Shippers and carriers who wish to resolve disputes through arbitration or mediation must agree to do so by written contract. The written contract term can be included in a bill of lading or a transportation contract. A typical provision in a bill of lading or transportation agreement is as follows:
“Any controversy or claim arising out of, or relating to, this Agreement or the breach thereof, shall be resolved by arbitration or mediation in accordance with the rules then obtaining of the [ADR Council, Inc.] [Interstate Dispute Resolution, LLC] and judgment upon the award rendered may be entered in any court having jurisdiction thereof. The arbitrator(s) shall have no authority to award punitive or exemplary damages. Each party shall be responsible for its pro-rata share of costs.”

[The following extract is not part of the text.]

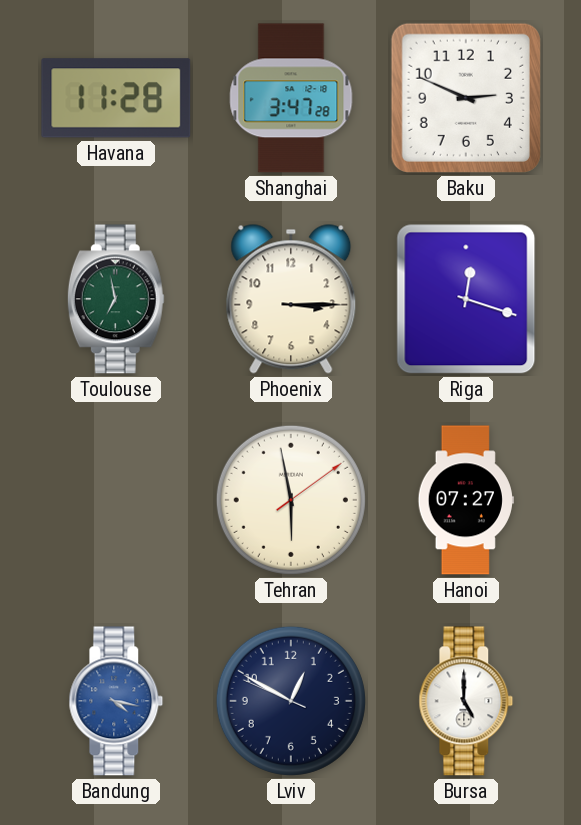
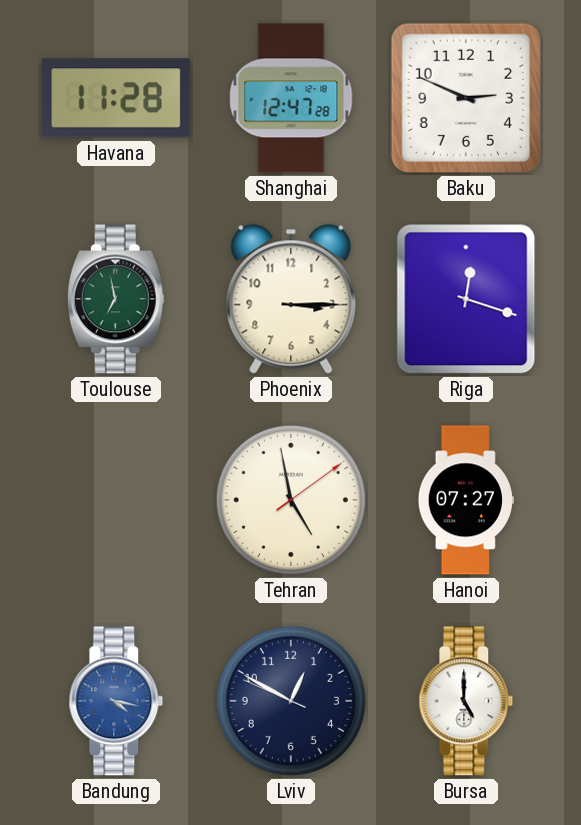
Shanghai: 3:47 -> 12:47
Tehran: 5:58 -> 4:58
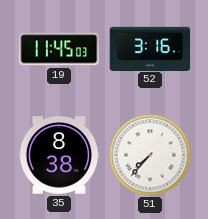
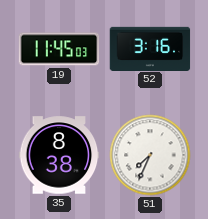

A number of years ago I served as an arbitrator for a dispute between a carrier and a shipper concerning transportation which occurred here in California. The fees for the entire proceeding which was done in writing and through telephone conference calls, cost $1,000.00. I issued a written decision of some eight or nine pages. It was an efficient, time-saving and cost-saving method to resolve the parties’ dispute particularly in view of the claim which was for not more than $6,000.00. Court litigation of such matters is often less than economical.
I am a staunch advocate of arbitration and mediation. In my 25 years of practice I have found few cases which could not be better resolved by such procedures rather than court litigation. You might give it a try.